Capacity-building workshops
We run professional development and capacity-building workshops for creative spaces. In 2007, we published the Creative Spaces Resource Kit. This toolkit contains useful resources such as template documents, links to websites and information on funding, governance and marketing. In 2009, we are organising free capacity-building workshops in Auckland and Northland with funding support from ASB Community Trust and Auckland City Council.
Prison Arts Advisory Service
This service was introduced in November 2008 in partnership with the Department of Corrections to develop a national arts strategy for prisons and individual art plans for each of the 20 prisons in new Zealand.
With Trust Waikato funding, we contracted Te Rakau Hua o Te Wao Tapu Trust in late 2008 to present two performances of Ka Mate, Ka Ora and follow-up workshops to prisoners at Waikeria Prison in Te Awamutu. Visit our prison arts page for stories.

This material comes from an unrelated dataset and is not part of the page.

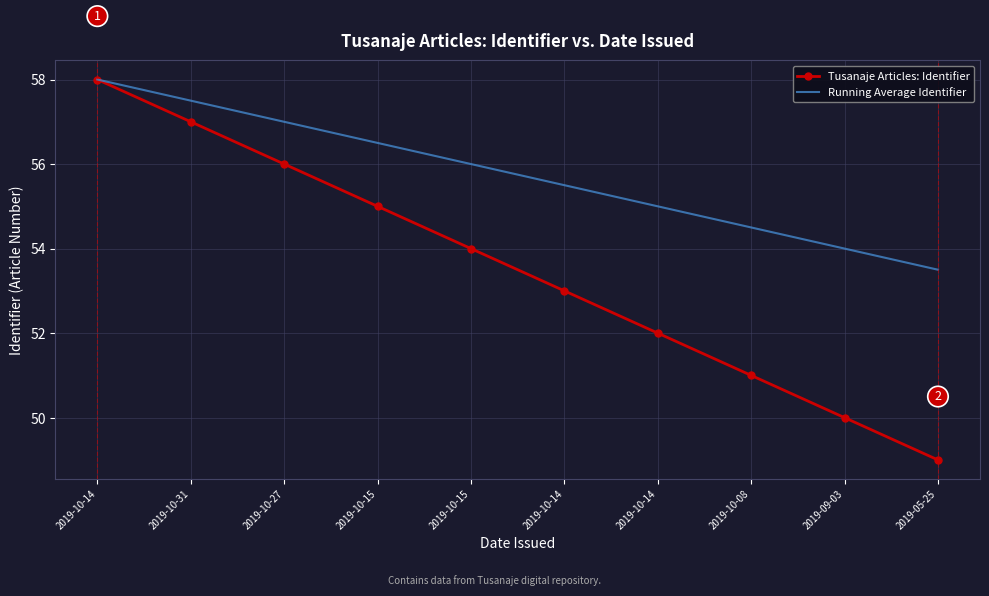

The value of Running Average Identifier at 2019-10-27 is 57.0. True or false?

True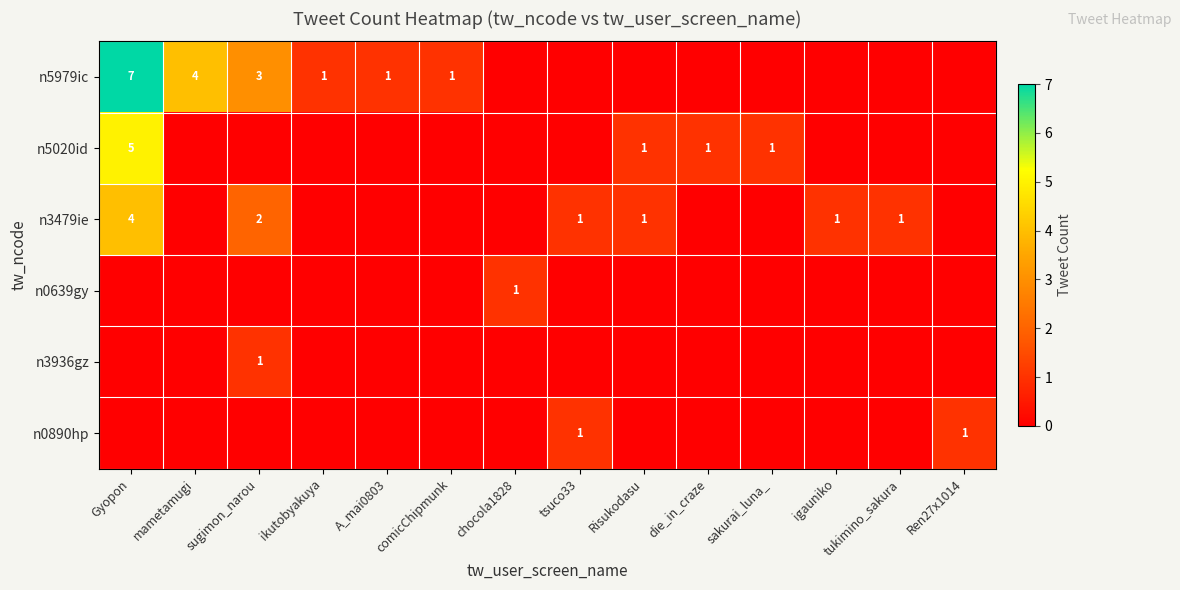

Is it true that n0639gy equals 1 at chocola1828?

True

Community development projects
Arts Access Aotearoa supports and promotes community organisations working to provide opportunities for creative expression. We do this by facilitating partnerships between the community arts sector and professional arts sector, and providing advice through our Arts Access Aotearoa Information Service.
Here are some recent examples of community development projects we’ve been involved in.
- Acting Up Charitable Trust: we provided governance advice, promoted its show The Dream Working, and attended a performance in the Newtown Community and Cultural Centre in late 2008.
- Eko Theatre: we provided funding advice and supported the Southern Corridor Project as an umbrella organisation to make a successful application for funding of its Southern Corridor Project. The central concern of this project is to present the personal perspectives of the Māori and Somali communities on identity, and their relationship with one another and with the land.